▸ REQUESTS
(a) Reproduce the passage of the article on Publius Sempronius Sophus starting with "Publius Sempronius Sophus was" and going on through "well respected jurist.", word for word.
(b) Using the article on Publius Sempronius Sophus, decide whether each statement agrees with it, answering yes or no and quoting the words that settle it: (i) Sempronius held his first known political position as Tribune of the plebs in 310 BC. (ii) The earlier consular Sempronii were plebeians. (iii) Claudius was removed from the office of Censor.
(c) Pick up the article on Publius Sempronius Sophus after its final sentence and continue writing it.

▸ DOCUMENT SECTION

= = = = = = =

= Publius Sempronius Sophus =

Publius Sempronius Sophus was a Roman politician and general who achieved the honors of being both consul and censor in his political career, as well as renown for being a talented and well respected jurist.

==Family==
Sempronius was a member of the noble Roman clan of the Sempronii, a gens which had acquired two consulships and four consular tribuneships in the first century of the republic, but had since fallen into obscurity. Sempronius was the first member of the family since 416 BC to acquire a known curule office, but unlike the previous consular Sempronii, who were all patricians, this Sempronius came from a plebeian branch of the gens, as would all consular Sempronii who would follow. His lineage is unknown apart from the fact that his father was also named Publius and his grandfather was named Gaius, but it is known that he had a son, also named Publius Sempronius Sophus, who would himself be consul in 268 BC and Censor in 252 BC.

==Tribune of the Plebs==
In 310 BC, Sempronius attained his first known political position as Tribune of the plebs, and played a major role in the domestic activities of Rome for that year. Indeed, for in that year the censor Appius Claudius Crassus, later to be known as Caecus, refused to abdicate his position despite his 18-month term being completed and the fact that his colleague had himself resigned in accordance to the law. In response to this, Sempronius used his powers as Tribune of the plebs to commence a motion to have Claudius removed from his office of Censor. After reading out loud the Lex Aemilia, the law that restricted the term of the censor to 18 months, and praising the noble intent of the author of the law, Mamercus Aemilius Mamercinus, Sempronius apparently commenced a long speech which denounced Claudius, comparing him to both his infamous ancestor, the decemvir Appius Claudius Crassus and the hated Tarquinius Superbus. After finishing this speech, Sempronius ordered Claudius to be arrested and stripped of his title, and while six of his colleagues supported this measure, the remaining three defended Claudius and vetoed the orders of Sempronius, and therefore Claudius remained in office.

= = = = = = =

▸ DATA LISTING
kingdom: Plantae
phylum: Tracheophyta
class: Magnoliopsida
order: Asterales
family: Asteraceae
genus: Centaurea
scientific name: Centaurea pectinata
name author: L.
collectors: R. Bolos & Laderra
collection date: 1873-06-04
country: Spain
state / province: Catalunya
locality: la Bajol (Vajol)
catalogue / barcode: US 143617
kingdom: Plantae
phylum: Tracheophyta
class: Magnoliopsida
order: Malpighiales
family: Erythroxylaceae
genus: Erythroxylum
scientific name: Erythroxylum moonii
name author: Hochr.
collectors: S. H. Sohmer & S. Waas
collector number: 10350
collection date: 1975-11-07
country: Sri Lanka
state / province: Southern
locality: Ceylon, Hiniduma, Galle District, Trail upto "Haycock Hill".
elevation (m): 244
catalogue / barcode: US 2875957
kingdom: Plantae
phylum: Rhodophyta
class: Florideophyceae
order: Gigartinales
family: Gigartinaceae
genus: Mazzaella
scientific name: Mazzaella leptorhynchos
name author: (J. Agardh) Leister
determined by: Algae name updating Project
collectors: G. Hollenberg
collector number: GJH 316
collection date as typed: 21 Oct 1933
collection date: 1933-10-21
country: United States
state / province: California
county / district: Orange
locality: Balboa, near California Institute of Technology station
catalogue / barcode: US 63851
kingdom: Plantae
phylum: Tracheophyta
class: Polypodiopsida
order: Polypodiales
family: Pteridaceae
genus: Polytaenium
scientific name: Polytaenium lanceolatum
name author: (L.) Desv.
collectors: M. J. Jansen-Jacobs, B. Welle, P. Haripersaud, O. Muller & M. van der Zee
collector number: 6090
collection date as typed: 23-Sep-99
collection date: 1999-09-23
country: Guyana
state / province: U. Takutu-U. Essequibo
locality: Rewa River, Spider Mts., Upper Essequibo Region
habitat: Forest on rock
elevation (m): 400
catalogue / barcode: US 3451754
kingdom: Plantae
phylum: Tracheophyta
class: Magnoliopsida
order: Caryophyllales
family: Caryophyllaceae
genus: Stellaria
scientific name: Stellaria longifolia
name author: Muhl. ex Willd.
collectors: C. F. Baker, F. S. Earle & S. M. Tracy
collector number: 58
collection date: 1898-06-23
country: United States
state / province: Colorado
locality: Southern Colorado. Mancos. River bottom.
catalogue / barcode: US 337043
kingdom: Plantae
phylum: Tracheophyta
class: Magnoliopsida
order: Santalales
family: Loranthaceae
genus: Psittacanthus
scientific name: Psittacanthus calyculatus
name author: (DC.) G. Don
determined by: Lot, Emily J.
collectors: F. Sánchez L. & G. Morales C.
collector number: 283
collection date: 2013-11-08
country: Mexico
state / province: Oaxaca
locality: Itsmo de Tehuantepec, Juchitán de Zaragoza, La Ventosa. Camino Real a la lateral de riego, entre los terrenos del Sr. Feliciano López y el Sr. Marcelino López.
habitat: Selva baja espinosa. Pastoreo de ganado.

= = = = = = =

▸ THE REPLIES
(a)
Publius Sempronius Sophus was a Roman politician and general who achieved the honors of being both consul and censor in his political career, as well as renown for being a talented and well respected jurist.

(b)
(i) Yes: "In 310 BC, Sempronius attained his first known political position as Tribune of the plebs"
(ii) No: "unlike the previous consular Sempronii, who were all patricians"
(iii) No: "the remaining three defended Claudius and vetoed the orders of Sempronius, and therefore Claudius remained in office"

(c)
==Consul and Censor==
Sempronius is next mentioned in 304 BC when he was elected consul alongside Publius Sulpicius Saverrio. In this year the Samnites, who had been defeated the previous year, sued for peace from the Romans. The senate were not convinced of the sincerity of this request however as the Samnites had previously used said discussions of treaties to buy time, so they sent Sempronius, who was set to campaign against Samnium anyway, to go to Samnium with an army in order to gauge if the Samnites truly wanted to come to a peace. When he arrived he did indeed come to the conclusion that the Samnites truly strived for peace, so he negotiated a peace treaty with them, finally putting an end to the Second Samnite War, which had been raging for 22 years at this point. The rest of the year was not spent in peace however as there was a war soon after with the Aequi. The Aequi were old enemies of Rome who had sided with the Samnites in the prior war, and even after the Samnites surrendered, the Aequians still refused to submit to Rome, causing war to be declared on them by the Romans. Thus, Sempronius alongside his colleague Sulpicius campaigned against the Aequi, who were extremely disorganized and thus easily crushed. After this victory, the consuls ravaged the Aequian lands, taking and destroying up to 31 Aequian cities within 50 days, almost completely wiping the Aequians and their cities from the map. The consuls then returned to Rome and celebrated Triumphs, though the victories for each are disputed. Livy states that both consuls triumphed over the Aequi but the Fasti Triumphales instead states that only Sempronius celebrated a triumph over the Aequians while Sulpicius earned his for an otherwise unrecorded victory over the Samnites.

In 300 BC, Sempronius was himself elected censor, with the other censor being Publius Sulpicius Saverrio, his previous consular partner in 304 BC. In this role, he alongside Sulpicius completed the lustrum the next year and added two more tribes, Aniensis and Terentina, to the Tribal Assembly. In the same year a law was passed which opened the priestly colleges of the Pontifices and Augurs to plebeian membership, with Sempronius being appointed as one of the four new plebeian members of the College of Pontiffs.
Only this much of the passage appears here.